Task to carry out
What you print should match the entries exactly, only without the pictures.

Working data
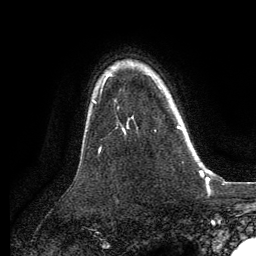
Breast MRI, one axial slice. Slice 97 of 134 in the series (ordered by position). Cropped to one breast. Dynamic contrast-enhanced series, time point 2 of 6 at this slice position (early post-contrast). 3 T. TE 2.8 ms, TR 7.3 ms. 256 × 256 image matrix, field of view 180 × 180 mm. Female patient.
Annotated regions visible in this slice (semi-automatic segmentation, software-assisted and operator-edited):
- enhancing-tissue mask used for the functional tumour volume (all voxels passing the contrast-enhancement thresholds inside the analysis volume; usually the tumour): box from (x=158, y=86) to (x=182, y=130) px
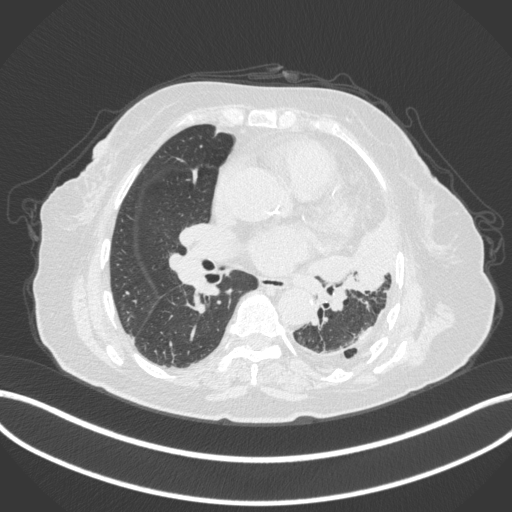
Chest CT, one axial slice; slice 186 of 399 in the series (ordered by position); 120 kVp; lung window (W 1500 / L -600 HU); 1 mm slice thickness; 512 × 512 image matrix. Female patient, age 75 years. Case-level facts recorded for this patient, not image findings: clinical TNM (as recorded): T3 N3 M1.
Outlined on this slice (bounding box drawn by a radiologist):
- lung tumour (recorded histology: adenocarcinoma): bounding box <297,220,401,298> (left, top, right, bottom; pixels)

Your solution
Breast MRI, one axial slice. Slice 97 of 134 in the series (ordered by position). Cropped to one breast. Dynamic contrast-enhanced series, time point 2 of 6 at this slice position (early post-contrast). 3 T. TE 2.8 ms, TR 7.3 ms. 256 × 256 image matrix, field of view 180 × 180 mm. Female patient.
Annotated regions visible in this slice (semi-automatic segmentation, software-assisted and operator-edited):
- enhancing-tissue mask used for the functional tumour volume (all voxels passing the contrast-enhancement thresholds inside the analysis volume; usually the tumour): box from (x=158, y=86) to (x=182, y=130) px
Chest CT, one axial slice; slice 186 of 399 in the series (ordered by position); 120 kVp; lung window (W 1500 / L -600 HU); 1 mm slice thickness; 512 × 512 image matrix. Female patient, age 75 years. Case-level facts recorded for this patient, not image findings: clinical TNM (as recorded): T3 N3 M1.
Outlined on this slice (bounding box drawn by a radiologist):
- lung tumour (recorded histology: adenocarcinoma): bounding box <297,220,401,298> (left, top, right, bottom; pixels)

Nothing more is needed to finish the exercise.